All records below are to be transcribed exactly, with every picture left out.

—————

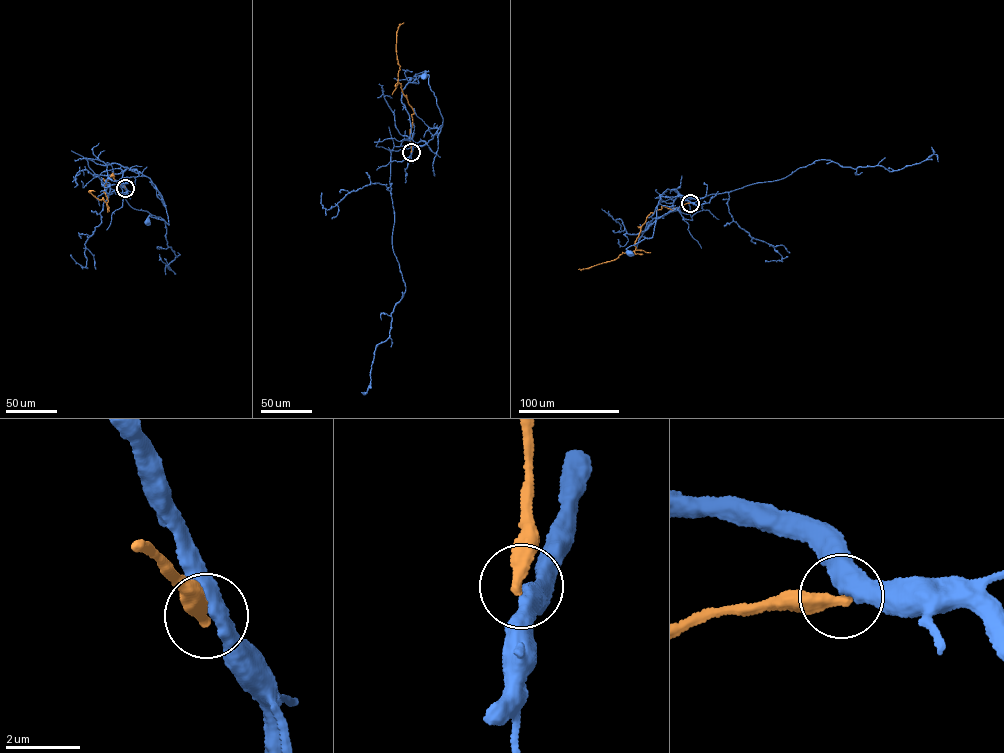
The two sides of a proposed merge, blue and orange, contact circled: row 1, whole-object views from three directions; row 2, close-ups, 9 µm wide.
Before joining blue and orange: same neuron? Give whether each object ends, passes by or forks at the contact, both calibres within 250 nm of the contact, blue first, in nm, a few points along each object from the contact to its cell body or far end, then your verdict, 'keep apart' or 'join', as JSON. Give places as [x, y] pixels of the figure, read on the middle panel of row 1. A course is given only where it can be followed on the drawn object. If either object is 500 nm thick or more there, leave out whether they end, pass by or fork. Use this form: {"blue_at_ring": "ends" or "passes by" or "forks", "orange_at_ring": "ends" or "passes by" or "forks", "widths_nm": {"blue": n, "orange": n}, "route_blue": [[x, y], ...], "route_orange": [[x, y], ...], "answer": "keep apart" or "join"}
{"blue_at_ring": "passes by", "orange_at_ring": "ends", "widths_nm": {"blue": 480, "orange": 360}, "route_blue": [[411, 152], [412, 147], [432, 139], [442, 126], [442, 117], [428, 84], [428, 74], [423, 76]], "route_orange": [[411, 152], [410, 130], [414, 112], [398, 81], [400, 66], [396, 54], [397, 32], [403, 23]], "answer": "keep apart"}

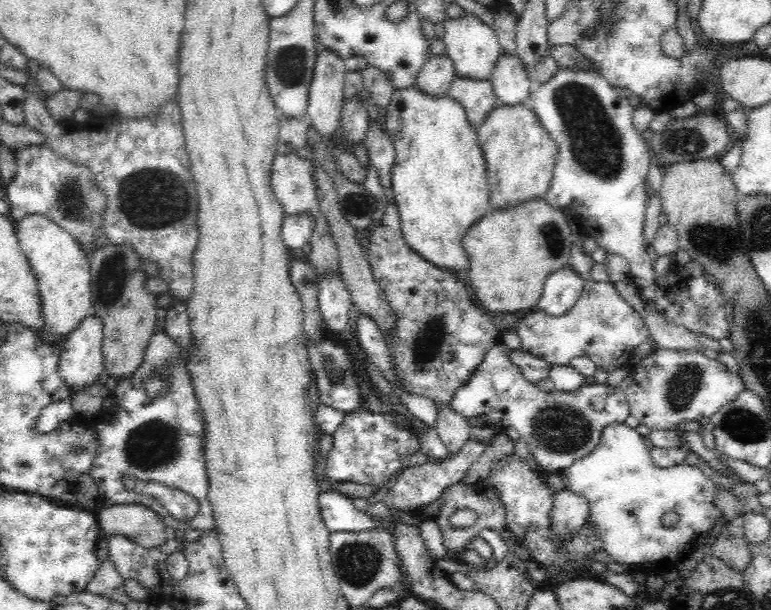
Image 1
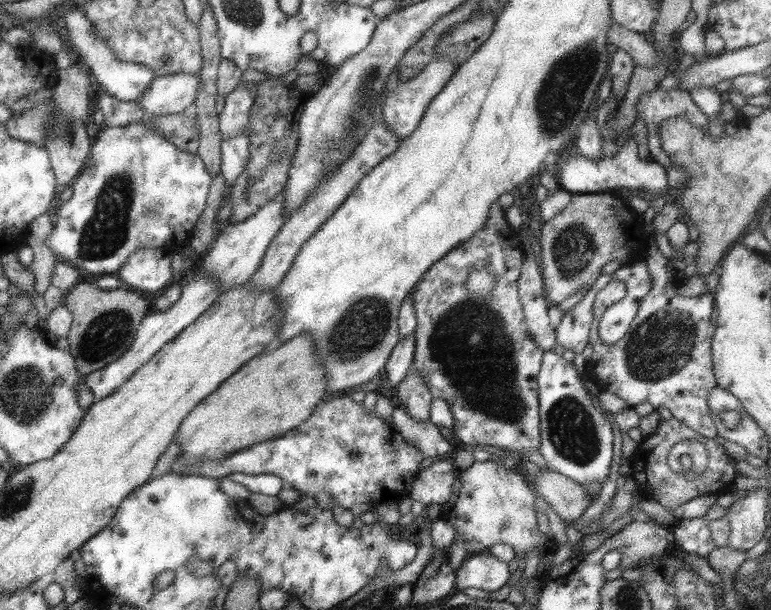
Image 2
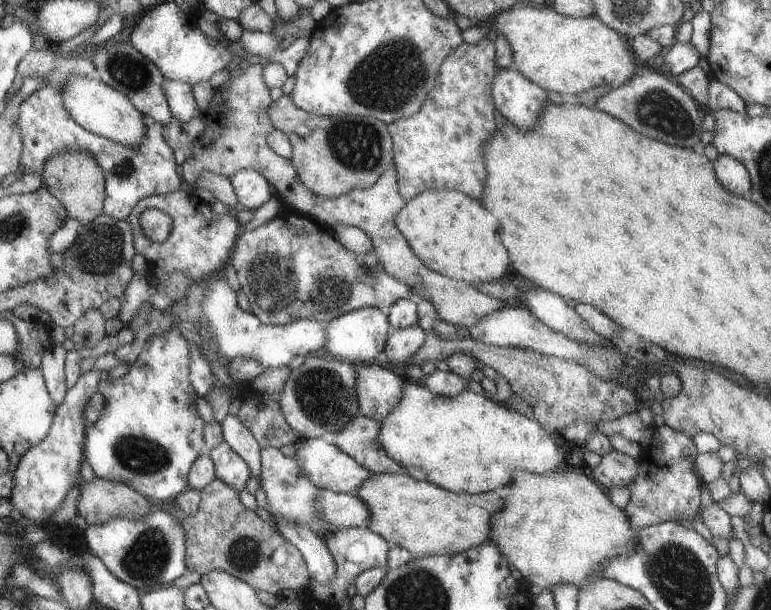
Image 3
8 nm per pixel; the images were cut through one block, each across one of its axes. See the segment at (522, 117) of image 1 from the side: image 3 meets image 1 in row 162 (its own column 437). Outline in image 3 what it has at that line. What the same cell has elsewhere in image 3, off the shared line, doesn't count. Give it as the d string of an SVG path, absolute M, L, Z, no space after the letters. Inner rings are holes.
M371 474L369 480L365 480L353 496L361 498L361 502L369 510L369 522L365 528L369 528L373 534L379 534L389 542L389 546L401 546L413 558L427 558L427 556L451 556L459 552L467 552L483 542L489 542L491 536L491 518L495 518L495 512L503 510L503 498L499 498L495 492L485 494L455 494L445 488L439 488L429 482L417 482L409 474Z

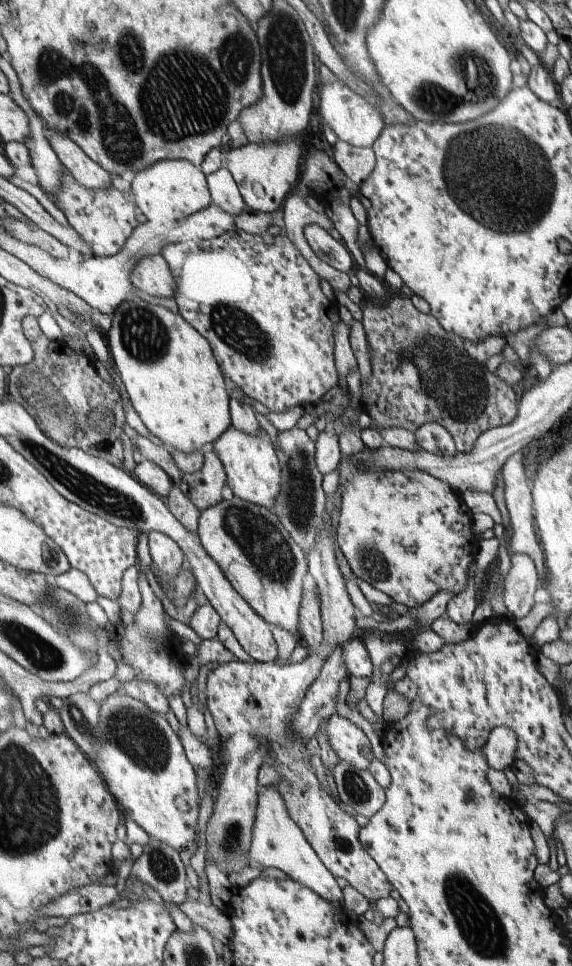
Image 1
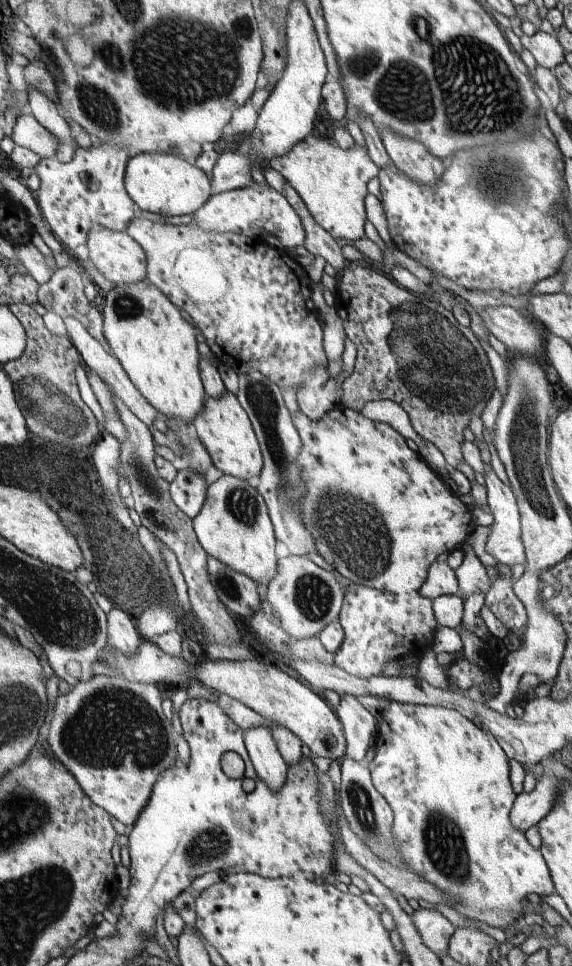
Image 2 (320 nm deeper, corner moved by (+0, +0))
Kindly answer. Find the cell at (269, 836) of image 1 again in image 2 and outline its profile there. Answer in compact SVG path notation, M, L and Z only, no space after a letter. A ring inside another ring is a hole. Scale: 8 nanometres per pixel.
M262 726L247 728L243 739L257 776L278 793L285 785L289 766L276 746L273 732Z

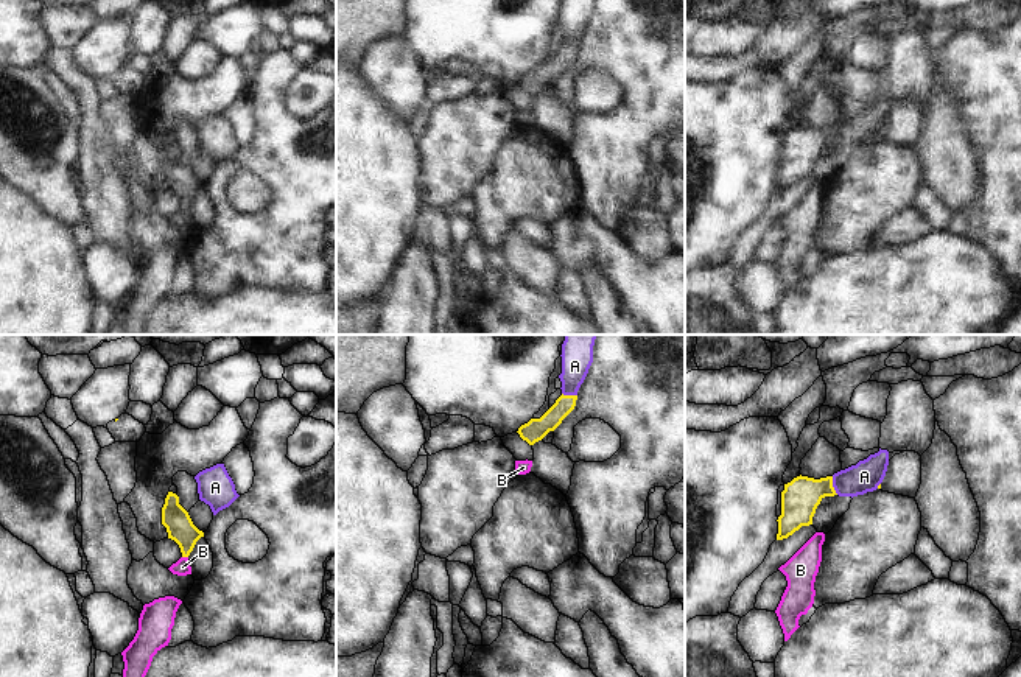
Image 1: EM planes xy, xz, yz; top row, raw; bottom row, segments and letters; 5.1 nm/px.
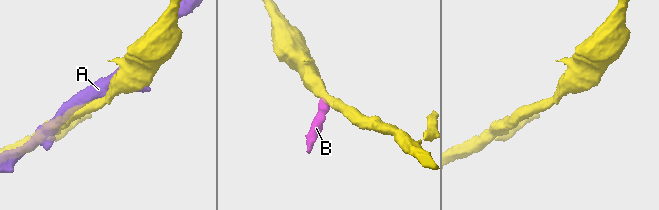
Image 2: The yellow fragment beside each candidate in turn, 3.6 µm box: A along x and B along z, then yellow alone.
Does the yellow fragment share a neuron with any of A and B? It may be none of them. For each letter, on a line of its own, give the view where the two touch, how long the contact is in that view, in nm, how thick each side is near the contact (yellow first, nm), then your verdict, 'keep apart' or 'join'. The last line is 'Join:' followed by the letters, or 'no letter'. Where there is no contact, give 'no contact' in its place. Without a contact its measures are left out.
A: contact in yz; length 100 nm; calibres 190 and 160 nm; keep apart
B: contact in xy; length 30 nm; calibres 140 and 80 nm; keep apart
Join: no letter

—————

Solution below:
The two sides of a proposed merge, blue and orange, contact circled: row 1, whole-object views from three directions; row 2, close-ups, 9 µm wide.
Before joining blue and orange: same neuron? Give whether each object ends, passes by or forks at the contact, both calibres within 250 nm of the contact, blue first, in nm, a few points along each object from the contact to its cell body or far end, then your verdict, 'keep apart' or 'join', as JSON. Give places as [x, y] pixels of the figure, read on the middle panel of row 1. A course is given only where it can be followed on the drawn object. If either object is 500 nm thick or more there, leave out whether they end, pass by or fork. Use this form: {"blue_at_ring": "ends" or "passes by" or "forks", "orange_at_ring": "ends" or "passes by" or "forks", "widths_nm": {"blue": n, "orange": n}, "route_blue": [[x, y], ...], "route_orange": [[x, y], ...], "answer": "keep apart" or "join"}
{"blue_at_ring": "passes by", "orange_at_ring": "ends", "widths_nm": {"blue": 480, "orange": 360}, "route_blue": [[411, 152], [412, 147], [432, 139], [442, 126], [442, 117], [428, 84], [428, 74], [423, 76]], "route_orange": [[411, 152], [410, 130], [414, 112], [398, 81], [400, 66], [396, 54], [397, 32], [403, 23]], "answer": "keep apart"}

Image 1
Image 2
Image 3
8 nm per pixel; the images were cut through one block, each across one of its axes. See the segment at (522, 117) of image 1 from the side: image 3 meets image 1 in row 162 (its own column 437). Outline in image 3 what it has at that line. What the same cell has elsewhere in image 3, off the shared line, doesn't count. Give it as the d string of an SVG path, absolute M, L, Z, no space after the letters. Inner rings are holes.
M371 474L369 480L365 480L353 496L361 498L361 502L369 510L369 522L365 528L369 528L373 534L379 534L389 542L389 546L401 546L413 558L427 558L427 556L451 556L459 552L467 552L483 542L489 542L491 536L491 518L495 518L495 512L503 510L503 498L499 498L495 492L485 494L455 494L445 488L439 488L429 482L417 482L409 474Z

Image 1
Image 2 (320 nm deeper, corner moved by (+0, +0))
Kindly answer. Find the cell at (269, 836) of image 1 again in image 2 and outline its profile there. Answer in compact SVG path notation, M, L and Z only, no space after a letter. A ring inside another ring is a hole. Scale: 8 nanometres per pixel.
M262 726L247 728L243 739L257 776L278 793L285 785L289 766L276 746L273 732Z

Image 1: EM planes xy, xz, yz; top row, raw; bottom row, segments and letters; 5.1 nm/px.
Image 2: The yellow fragment beside each candidate in turn, 3.6 µm box: A along x and B along z, then yellow alone.
Does the yellow fragment share a neuron with any of A and B? It may be none of them. For each letter, on a line of its own, give the view where the two touch, how long the contact is in that view, in nm, how thick each side is near the contact (yellow first, nm), then your verdict, 'keep apart' or 'join'. The last line is 'Join:' followed by the letters, or 'no letter'. Where there is no contact, give 'no contact' in its place. Without a contact its measures are left out.
A: contact in yz; length 100 nm; calibres 190 and 160 nm; keep apart
B: contact in xy; length 30 nm; calibres 140 and 80 nm; keep apart
Join: no letter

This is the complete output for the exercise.